I'm not sure if this slow indexing is intended or I'm doing something incorrectly, but Apache Solr has been indexing my site at a very slow pace. After about 24 hours, it has only indexed about 1100 nodes out of a possible 12000+ nodes in total. Is there a way to speed things up?
Thanks in advance!
| Comment | File | Size | Author |
|---|---|---|---|
| #10 | drush.patch | 4.58 KB | erlendstromsvik |
| #9 | solr_scripts.zip | 8.65 KB | erlendstromsvik |
Comments
Comment #1
erlendstromsvik commentedFor ordinary sites using cron for indexing, just increase the number of nodes indexed per cron run under admin/settings/apachesolr and have cron run as often as you require.

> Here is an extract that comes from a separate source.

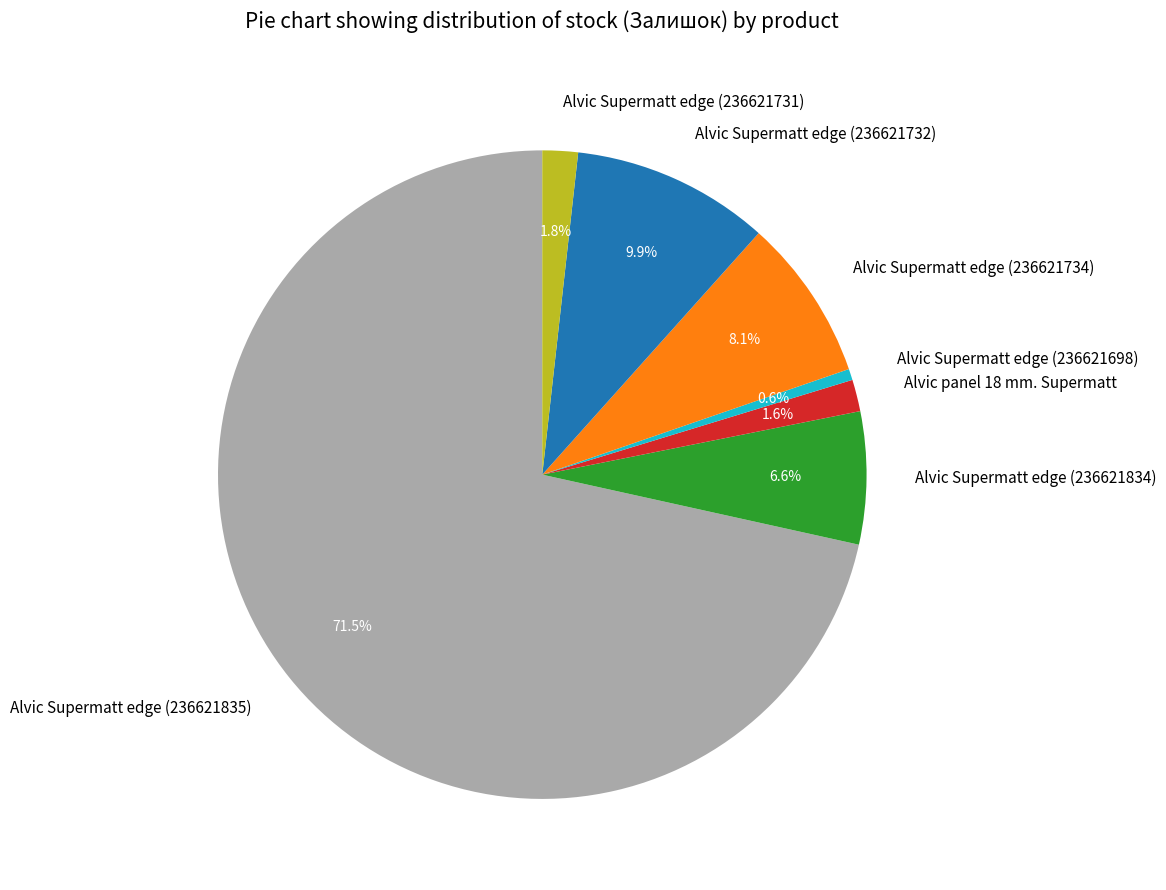

What portion of the pie excludes Alvic Supermatt edge (236621734)?

91.9%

We some large sites, where we have hacked the apache solr-module. Those sites index up to 432,000 nodes a day or 18,000 nodes per hour. If the first tip don't work, I could post the hacks here. Would require drush to work.
Comment #2
Quarantine commentedThanks for the tip quaoar! I'll try out the first tip first and see if it's sufficient for my needs or not. :)
Comment #3
Quarantine commentedOh yeah, I just discovered that my poormanscron module can only run the fastest at every 1 hour. Can't seem to find a setting that would make it run every 30 minutes or any other faster interval.
Comment #4
Daniel Ferreira Jorge commentedI have a similar problem. I have a website with many many nodes (50 million), but they are very small nodes (only titles, no body). The problem with my setup seems not to be the time solr takes to index, but the time the drupal database api takes to retrieve the nodes from mysql and send to solr. This is the actual bottleneck.
@quaoar, I already tried to increase the maximum number of nodes sent per cron to 1000-5000, but it has no significant effect. If you have a better way to gather the nodes from the database (for instance, bypassing the drupal api and working directly with mysql), can you post it here? My website is a shopping comparison engine and it gathers product feeds from merchants. When INSERTING and UPDATING products into drupal, I did something similar and I insert the nodes directly into the database, bypassing drupal completely. If I use the drupal api to insert the nodes, It takes about 5 days to insert/update 50 million products but, if I insert directly into mysql, it takes about 3 hours.
Thanks
Comment #5
geerlingguy commentedAlso, make sure you disable the core search indexer to speed things up mightily:
http://www.drupalcoder.com/story/742-performance-tip-disable-drupals-cor...
(in case you missed that... it really does bog things down).
Comment #6
reallyordinary commentedI'd be really interested to see the hacks - I'm just getting started with solr and have a site with 20 million nodes that I need to get indexed as quickly as possible.
Comment #7
pwolanin commentedIf you need to index via Drupal try using drush to invoke just the Solr cron hook, not the full Drupal cron.
For 20M nodes, you might want to look at DIH, though it will require a bunch of custom transformations.
Comment #8
geerlingguy commentedAnother way to do this is to use Elysia Cron to run the cron hook more times per hour (on one of my sites, I have search_cron and apachesolr_cron running every 5 minutes).
Comment #9
erlendstromsvik commentedWe have been working with Drupal and solr for some time now. We have previously used our own hacks in the apachesolr-modules but last month we worked with an expert on solr and we had need for faster indexing.
So with very little time to do it, we hastily wrote a python script to send information to our solr-server. I've included this script with this post.
One warning, this script is written to suit our selfish needs and is not for general use as is. I have tried to remove most of the code which is strictly for our own use, as to not make this more confusing than necessary. The good part is that we are indexing 14 million nodes per day, close to 600,000 nodes an hour, with very little server load and a small memory footprint.
To use this, you have to look at both index_nodes.py and Lib.py. There are some values there which should be set before using.
Hopefully this can be a starting point for anyone wanting to index other large Drupal sites. Just contact me if you need some help or just want to reprimand me for writing awful python code =/
If you have a concrete problem with a site I could always try to help.
Comment #10
erlendstromsvik commentedThis is our changes to the apachesolr-modules:
- apachesolr.admin.inc : added a select field to apachesolr_settings for number of iterations
- apachesolr.admin.inc : added a checkbox to apachesolr_settings to disable indexing with cron (this should be required for anything hooking into hook_cron)
- apachesolr.module : moved everything out of hook_cron to apachesolr_cron_scheduled and added a check for cron disabled
- apachesolr_search.module : added check for cron disabled in hook_cron
- apachesolr_search.module :
- apachesolr.drush.inc : added a constant APACHESOLR_DRUSH_LOCK
- apachesolr.drush.inc : added new command solr-update-index
I've included a patch for the apachesolr-6.x-2.0-beta3 branch. Didn't get to test it right now, since I'm not at the office. If someone has problems I'll test it with a test site after the weekend.
The clue with this patch, is to max out the memory limit and max execution time of apache/php. By running the drush command "solr-update-index" as often as possible from ordinary cron, and by tuning the index limit and iteration limit, we have been able to index around 500,000 nodes per day.
This is how our calling line from cron.d looks like:
Comment #11
geerlingguy commentedYou could simplify the cron line by typing */2 for "every two minutes":
Comment #12
erlendstromsvik commentedThanks for the tip! =)